Miss Playford smiled at him as she passed, her golden curls bouncing with each step, before stopping to speak to young Edward Fairchild. Miss Fairchild’s brother.

Amelia. The very thought of her name caused his chest to tighten.

The woman he loved had just frozen him out by revealing something so damning about her and her situation that he still couldn’t quite comprehend. Her eyes, usually so warm and direct, had been unable to meet his, and that perhaps had hurt more than anything.

She had a secret. Well, didn’t everyone? But clearly hers was dark, and she wanted to hold it close to her. She’d tried to deceive Sir Frederick.

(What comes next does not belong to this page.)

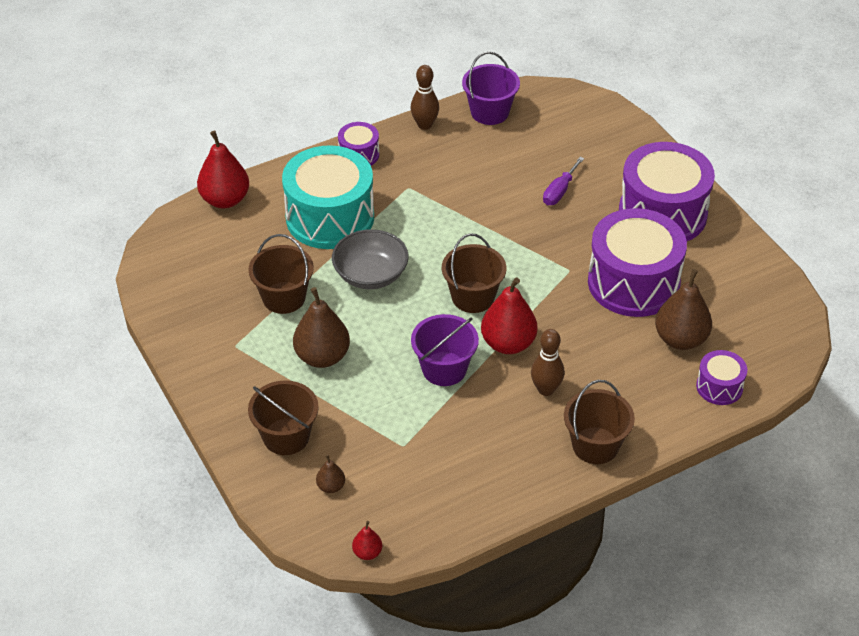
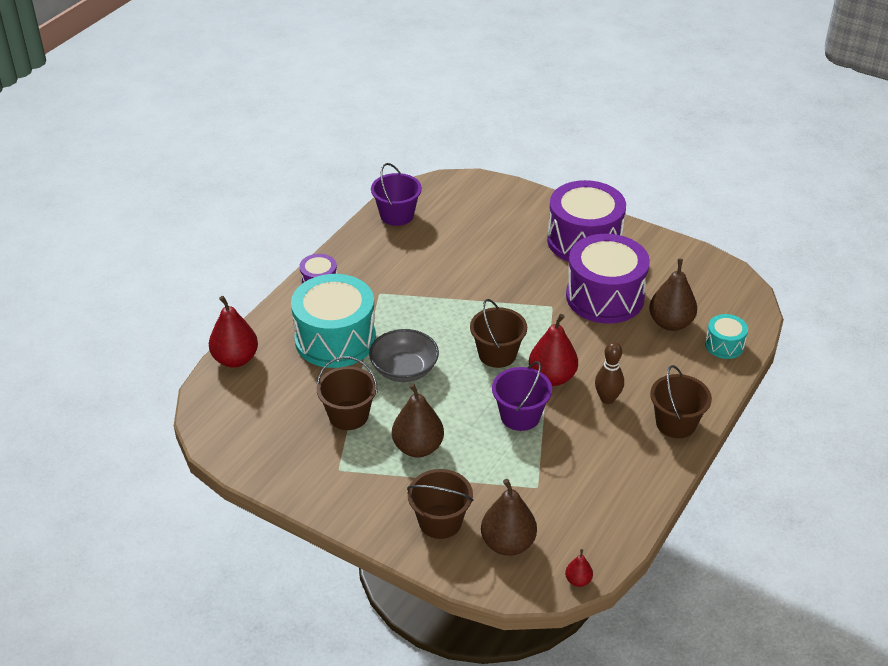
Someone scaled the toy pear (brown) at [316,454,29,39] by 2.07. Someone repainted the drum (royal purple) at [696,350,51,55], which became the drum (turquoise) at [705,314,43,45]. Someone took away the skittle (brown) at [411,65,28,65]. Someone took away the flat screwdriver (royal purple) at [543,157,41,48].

That’s what she’d inferred before she’d walked away.

And then Henry crossed his line of vision and without remembering quite why he needed him, he hailed the young man with a short command, which he knew sounded terse.

But he wasn’t very happy about anything much this evening.

“Sir Frederick? I beg your pardon, but I’m in rather a hurry.” The young man cast a furtive look about him and then at the door, before saying, “My apologies, Sir Frederick, but something rather urgent has come to pass that I must attend to.”

Sir Frederick didn’t feel very sympathetic towards anyone else’s so-called emergency. His own was far more important.

“I need your help with a delicate matter—”

“A delicate matter?” Henry repeated, looking—Sir Frederick thought—remarkably alarmed.

“Yes. A woman.” Sir Frederick scowled at the thought of her. Bold, brash Mrs. Perry who’d be waiting for him in the library tonight to tell him, no doubt, more of why Miss Fairchild was so patently unsuitable and what she, instead, could offer him.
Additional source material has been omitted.